2. Declare la guerra a la celulitis y a la barriga cervecer
La práctica de un deporte de fuerza activa los neurotransmisores, que disuelven la grasa que se acumula sobre el músculo. Si el músculo es cada vez mayor, estas sustancias hacen que la capa de grasa que está encima de él sea cada vez más fina. Pero menos grasa significa también menos hoyos en el caso de la celulitis.

3. Un efecto positivo en la presión arterial
El entrenamiento de fuerza puede tener un efecto positivo en una ligera hipertensión si se evita practicar el método de Valsalva. Porque con el entrenamiento de fuerza se forman nuevos vasos sanguíneos, la sangre puede fluir más fácilmente y el corazón tiene que trabajar menos. Pero en personas hipertónicas, es decir personas que padecen hipertensión, se recomienda un seguimiento médico del entrenamiento. En este caso se puede recurrir a un especialista en medicina deportiva, por ejemplo.

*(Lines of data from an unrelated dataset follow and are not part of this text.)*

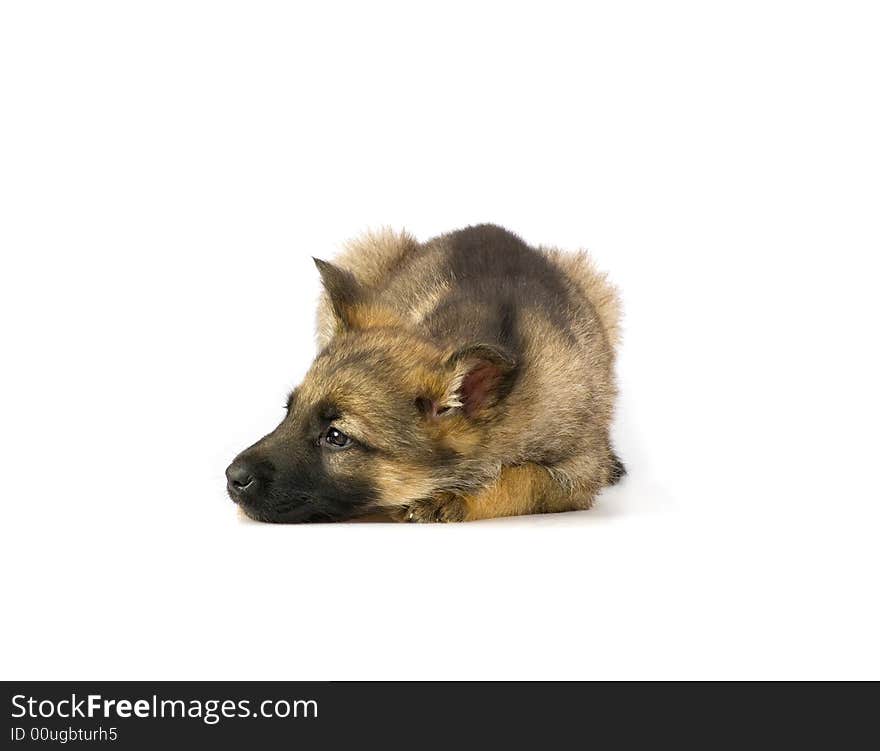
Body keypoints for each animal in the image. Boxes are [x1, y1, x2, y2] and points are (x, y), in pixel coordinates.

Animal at [227, 223, 624, 524]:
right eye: (289, 411)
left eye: (337, 436)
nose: (232, 477)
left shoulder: (578, 472)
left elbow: (525, 478)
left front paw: (454, 497)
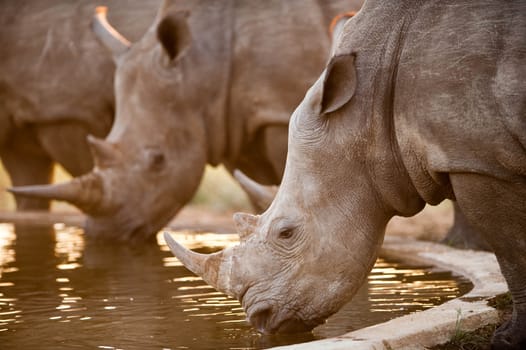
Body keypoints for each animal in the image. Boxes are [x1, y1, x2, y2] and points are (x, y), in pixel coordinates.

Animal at [165, 1, 526, 348]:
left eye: (286, 233)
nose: (260, 319)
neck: (369, 113)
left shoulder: (477, 159)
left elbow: (512, 250)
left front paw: (508, 338)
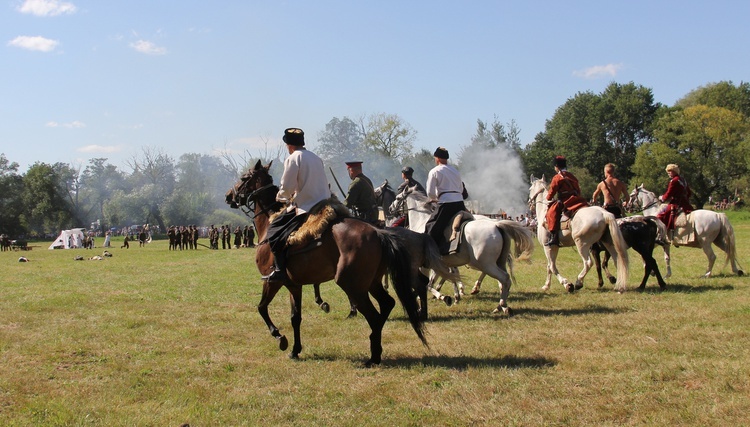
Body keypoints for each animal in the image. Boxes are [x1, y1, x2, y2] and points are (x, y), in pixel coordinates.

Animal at [226, 160, 462, 368]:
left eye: (244, 178)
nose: (229, 196)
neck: (270, 223)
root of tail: (379, 233)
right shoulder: (294, 285)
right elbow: (295, 317)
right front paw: (295, 349)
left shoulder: (273, 281)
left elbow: (262, 308)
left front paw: (279, 337)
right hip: (371, 282)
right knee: (389, 303)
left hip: (353, 283)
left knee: (379, 312)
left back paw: (374, 355)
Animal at [388, 186, 536, 316]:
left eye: (398, 198)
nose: (390, 209)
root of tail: (497, 224)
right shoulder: (441, 263)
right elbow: (444, 278)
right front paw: (452, 295)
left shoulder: (425, 264)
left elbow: (428, 283)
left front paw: (444, 297)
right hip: (497, 262)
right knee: (504, 281)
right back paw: (500, 306)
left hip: (484, 264)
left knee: (504, 278)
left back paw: (500, 304)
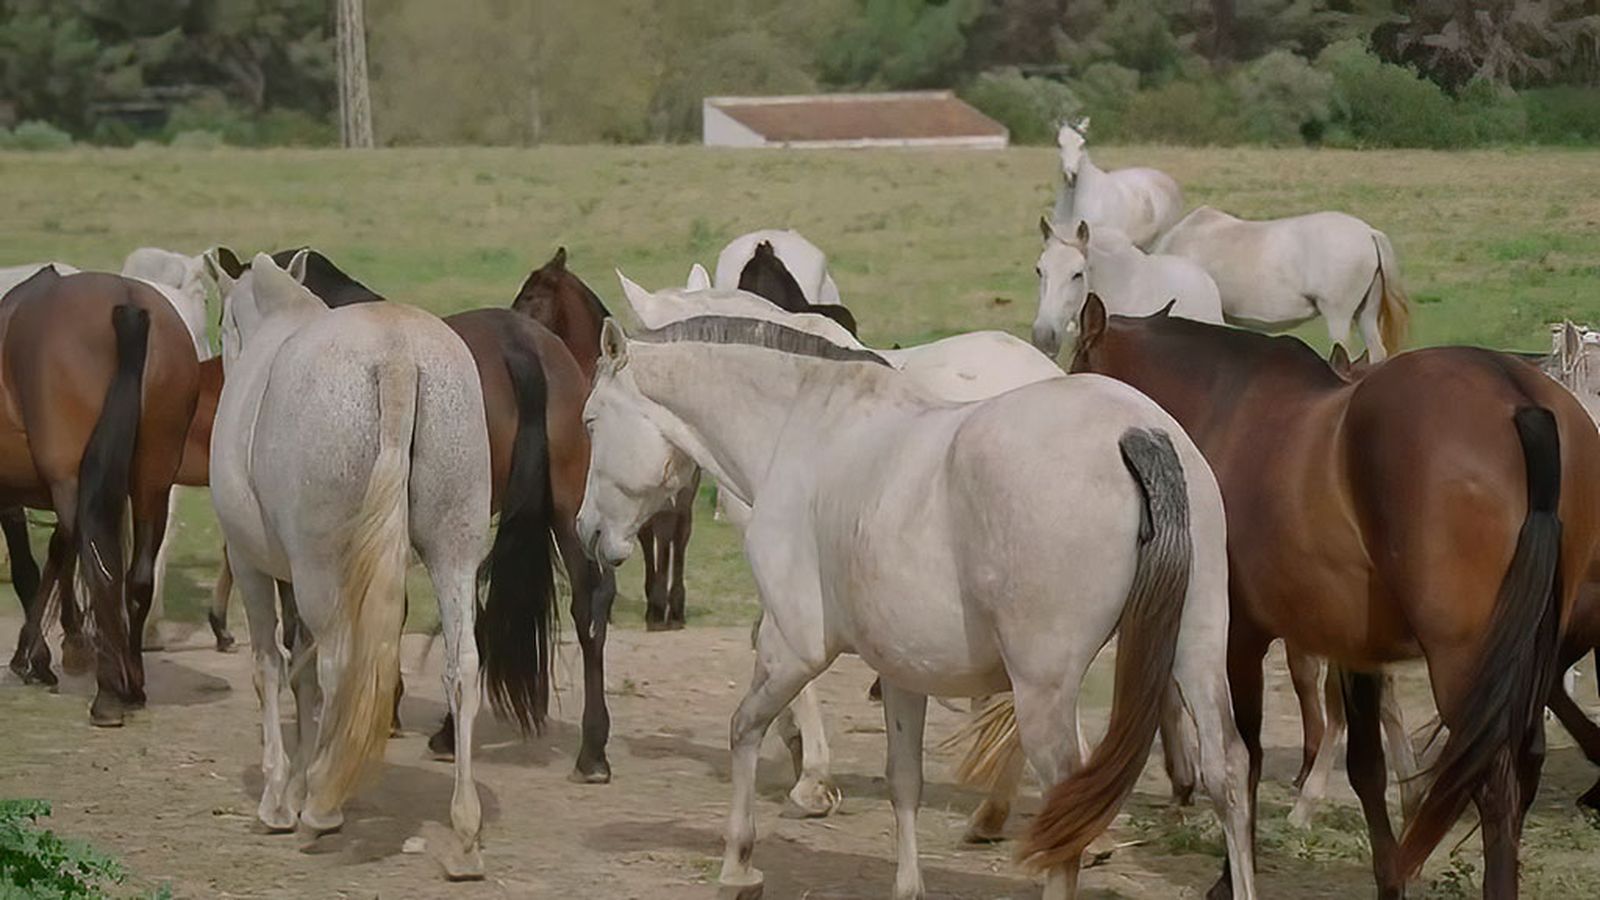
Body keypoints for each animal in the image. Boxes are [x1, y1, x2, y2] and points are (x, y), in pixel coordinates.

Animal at [0, 267, 201, 727]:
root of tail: (128, 305)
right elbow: (58, 556)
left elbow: (31, 566)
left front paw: (38, 657)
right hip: (152, 482)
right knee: (136, 576)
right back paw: (133, 683)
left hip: (79, 483)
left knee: (98, 563)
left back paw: (109, 693)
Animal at [210, 252, 491, 878]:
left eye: (220, 326)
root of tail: (398, 356)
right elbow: (301, 676)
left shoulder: (252, 565)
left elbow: (273, 666)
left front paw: (279, 796)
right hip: (454, 552)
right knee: (462, 668)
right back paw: (463, 834)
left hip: (320, 567)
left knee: (339, 664)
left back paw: (319, 810)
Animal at [575, 315, 1255, 900]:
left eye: (589, 423)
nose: (586, 532)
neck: (802, 431)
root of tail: (1135, 433)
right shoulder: (902, 669)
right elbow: (904, 782)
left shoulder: (794, 647)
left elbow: (744, 728)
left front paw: (739, 866)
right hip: (1195, 652)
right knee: (1227, 773)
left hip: (1043, 690)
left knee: (1068, 806)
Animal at [1068, 297, 1600, 898]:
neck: (1228, 413)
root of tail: (1520, 396)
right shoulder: (1358, 650)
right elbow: (1366, 767)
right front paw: (1389, 877)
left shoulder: (1241, 639)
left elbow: (1246, 757)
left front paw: (1230, 876)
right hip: (1533, 654)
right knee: (1525, 766)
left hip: (1465, 663)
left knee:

4. Fortalecimiento del sistema inmunitario
El desarrollo de nuestros músculos libera sustancias que se encargan de tareas de reparación y crecimiento en nuestro cuerpo. Dichas sustancias previenen la degradación prematura de las células y protegen nuestro cuerpo de la calcificación prematura de las arterias (arteriosclerosis) y de las infecciones.

5. Piel más tersa
El entrenamiento de fuerza tiene también un efecto positivo en nuestra piel, ya que con la carga muscular se produce una sustancia de señalización que estimula la producción de colágeno. Además: Cuando los músculos crecen, la piel que los cubre se tensa y se vuelve más lisa y tersa.

6. La postura corporal mejora
El entrenamiento de fuerza estabiliza el cuerpo en su conjunto y reduce el dolor de espalda y de nuca. Igualmente, puede ayudar a conseguir una postura más recta, lo que a su vez influirá positivamente en el aspecto.

7. El placer de hacer deporte
La práctica de deporte de fuerza pone en marcha procesos bioquímicos responsables del buen humor. Esto puede constatarse incluso hasta una semana después del entrenamiento!